Problema 1 — Reproduza o trecho do texto sobre as cláusulas de inalienabilidade e impenhorabilidade que vai de "2. CLÁUSULA DE" até "de qualquer natureza.", incluindo este último.

Texto extraído —
----

Acerca da excepcionalidade da cláusula de inalienabilidade, ressalta Clóvis Bevilaqua:

“A inalienabilidade não pode ser perpetua. Há de ter uma duração limitada. O Código Civil somente a permite temporária ou vitalícia. Os vínculos perpétuos, ou cuja duração se estenda além da vida de uma pessoa são condenados[8]

Por fim, insta mencionar que existe a possibilidade de o proprietário do bem clausulado, desde que haja fundada razão, substituir o gravame por outro bem de sua propriedade. Para tanto, é necessário que este bem possua valor igual ou superior àquele clausulado. Além disso, faz-se necessária a autorização judicial, que deve ser requerida por meio de procedimento especial de jurisdição voluntária, nos moldes dos artigos 719[9] e 725, II[10], do Código de Processo Civil.

 2. CLÁUSULA DE IMPENHORABILIDADE 

A cláusula de impenhorabilidade impõe condições a fim de que o bem transferido não mais saia do patrimônio da pessoa beneficiada, tornando-se assim impenhorável, para credores de qualquer natureza.

Essa cláusula, dependendo da vontade de quem as institui, pode ser vitalícia ou temporária. A impenhorabilidade, genericamente, implica que o bem, recebido por testamento ou por doação, não mais poderá ser penhorado por dívida do novo proprietário.

----

Dados apresentados —
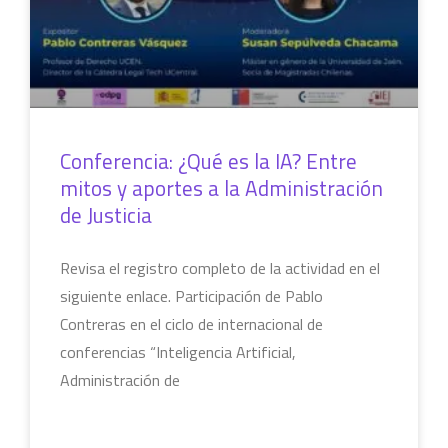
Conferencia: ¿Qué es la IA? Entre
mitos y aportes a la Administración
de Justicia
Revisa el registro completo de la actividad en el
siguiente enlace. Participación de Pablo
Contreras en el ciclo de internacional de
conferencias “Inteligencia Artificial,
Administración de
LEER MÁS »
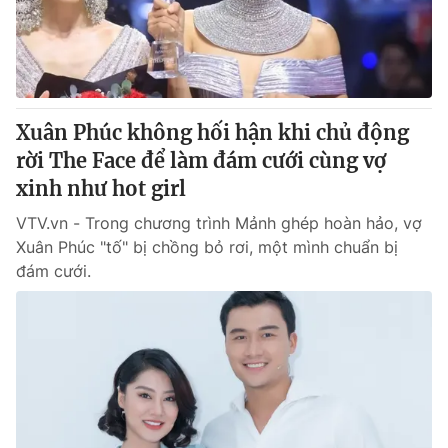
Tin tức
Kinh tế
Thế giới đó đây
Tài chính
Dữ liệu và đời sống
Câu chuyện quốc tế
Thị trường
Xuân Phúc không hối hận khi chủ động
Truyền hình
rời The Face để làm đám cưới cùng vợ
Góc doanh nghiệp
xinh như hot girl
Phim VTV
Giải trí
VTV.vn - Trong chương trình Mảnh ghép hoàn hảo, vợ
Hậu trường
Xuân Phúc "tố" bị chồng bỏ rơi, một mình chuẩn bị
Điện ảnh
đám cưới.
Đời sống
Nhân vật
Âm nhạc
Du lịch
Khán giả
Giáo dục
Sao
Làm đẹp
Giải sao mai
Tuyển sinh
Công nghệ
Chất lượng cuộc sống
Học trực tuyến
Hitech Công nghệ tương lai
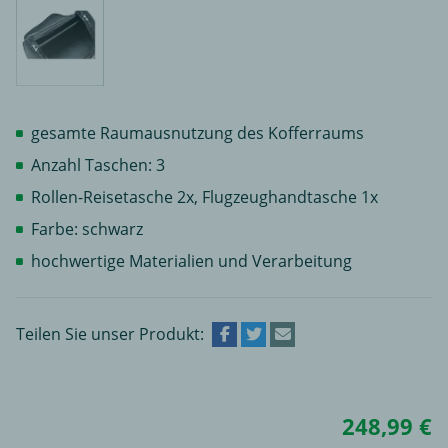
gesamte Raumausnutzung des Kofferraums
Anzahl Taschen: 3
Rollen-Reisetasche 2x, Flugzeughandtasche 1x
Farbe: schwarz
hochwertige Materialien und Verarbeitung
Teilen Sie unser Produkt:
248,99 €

----

Problema 2 — Selecione todas as linhas das entradas acima em que aparece a palavra "nghệ".

Resposta esperada 1 —
2. CLÁUSULA DE IMPENHORABILIDADE 

A cláusula de impenhorabilidade impõe condições a fim de que o bem transferido não mais saia do patrimônio da pessoa beneficiada, tornando-se assim impenhorável, para credores de qualquer natureza.

Resposta esperada 2 —
Công nghệ
Hitech Công nghệ tương lai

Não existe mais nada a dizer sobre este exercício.